To be completely honest, I find this ridiculous. You ship a phone with
OpenGL ES 2.0 hardware and _months_ later, there's still no way for
developers to use the 2.0 functionality. I got a Nexus One the other
day, and my first instinct was to find a game on the Marketplace that
would show off it's hardware. To my dismay, the best I could do was
some tower defense game. No OpenGL ES 2.0 vertex shaders to be seen,
anywhere. Why even bother with the expensive hardware? If we're going
to write games for this platform (or graphics intensive paintings
apps, in my case) we need to see a commitment to graphics from the
Android team and we need to see APIs appearing alongside hardware.

Not only are OpenGL ES 2.0 functions missing from the Java APIs, some
of the existing APIs for OpenGL extensions don't actually work on the
phones that support those extensions (they're hardcoded to return an
exception, even if the extension is there). My app requires OpenGL ES
1.1 and the GL_FRAMEBUFFER_OES extension. It should work on the DROID
and Nexus One, but the Java functions for the framebuffer extension
just _don't work_. (confirmed via developer relations)

Give me working graphics APIs and I'll write a great painting app.

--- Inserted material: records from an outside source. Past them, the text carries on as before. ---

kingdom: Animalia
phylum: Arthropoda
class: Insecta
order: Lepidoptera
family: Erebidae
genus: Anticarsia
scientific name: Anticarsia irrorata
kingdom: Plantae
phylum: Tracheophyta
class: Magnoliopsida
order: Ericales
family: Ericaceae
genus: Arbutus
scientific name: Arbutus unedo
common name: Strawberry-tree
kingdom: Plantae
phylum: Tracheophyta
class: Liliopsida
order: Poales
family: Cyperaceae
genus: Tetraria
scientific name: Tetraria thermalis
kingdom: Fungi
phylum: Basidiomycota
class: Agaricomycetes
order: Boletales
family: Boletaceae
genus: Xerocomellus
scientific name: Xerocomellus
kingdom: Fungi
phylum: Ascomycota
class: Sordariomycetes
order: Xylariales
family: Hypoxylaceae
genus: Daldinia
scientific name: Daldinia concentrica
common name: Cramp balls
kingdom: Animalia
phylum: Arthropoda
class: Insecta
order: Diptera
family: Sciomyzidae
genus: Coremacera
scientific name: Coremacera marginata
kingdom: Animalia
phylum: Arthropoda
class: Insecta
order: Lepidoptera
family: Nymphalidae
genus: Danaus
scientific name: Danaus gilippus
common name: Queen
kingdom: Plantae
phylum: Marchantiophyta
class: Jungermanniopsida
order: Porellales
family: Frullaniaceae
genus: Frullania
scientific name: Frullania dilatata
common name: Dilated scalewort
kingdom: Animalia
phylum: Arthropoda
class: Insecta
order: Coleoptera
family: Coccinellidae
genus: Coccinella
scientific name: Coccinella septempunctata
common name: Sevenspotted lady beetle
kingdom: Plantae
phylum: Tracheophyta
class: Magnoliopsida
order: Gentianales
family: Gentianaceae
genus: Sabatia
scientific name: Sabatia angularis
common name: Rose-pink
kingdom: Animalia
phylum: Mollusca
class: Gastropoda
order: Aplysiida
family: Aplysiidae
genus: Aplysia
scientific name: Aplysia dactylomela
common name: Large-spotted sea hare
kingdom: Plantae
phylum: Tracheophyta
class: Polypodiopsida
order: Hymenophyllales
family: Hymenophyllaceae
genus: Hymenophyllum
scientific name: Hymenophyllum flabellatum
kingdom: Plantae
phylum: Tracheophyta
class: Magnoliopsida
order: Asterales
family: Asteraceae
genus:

For
now, I'm off to work on the iPad!

- Ben


On Feb 10, 8:21 am, Justin Giles <[email protected]> wrote:
> >> How about a ballpark guess?  Months?  Years?
>
> Hey, me too!  Trying to find a good book on OpenGL ES 1.x is tough.  Finding
> one with OpenGL ES 1.x + Java is near impossible.  There seems to be an
> abundance of OpenGL ES 2.0 books available and the documentation + examples
> is much easier to find online.  Any general time frame (don't worry, I won't
> hold you to it.  I understand development time lines) would be very
> helpful.  While I, along with others in the developers group, would prefer
> the time frame to be in the months range, if it is in the years range, then
> I'm sure others would benefit in knowing this so that we can rearrange our
> development plans accordingly.
>
> Thanks for any input from anyone in the "know"!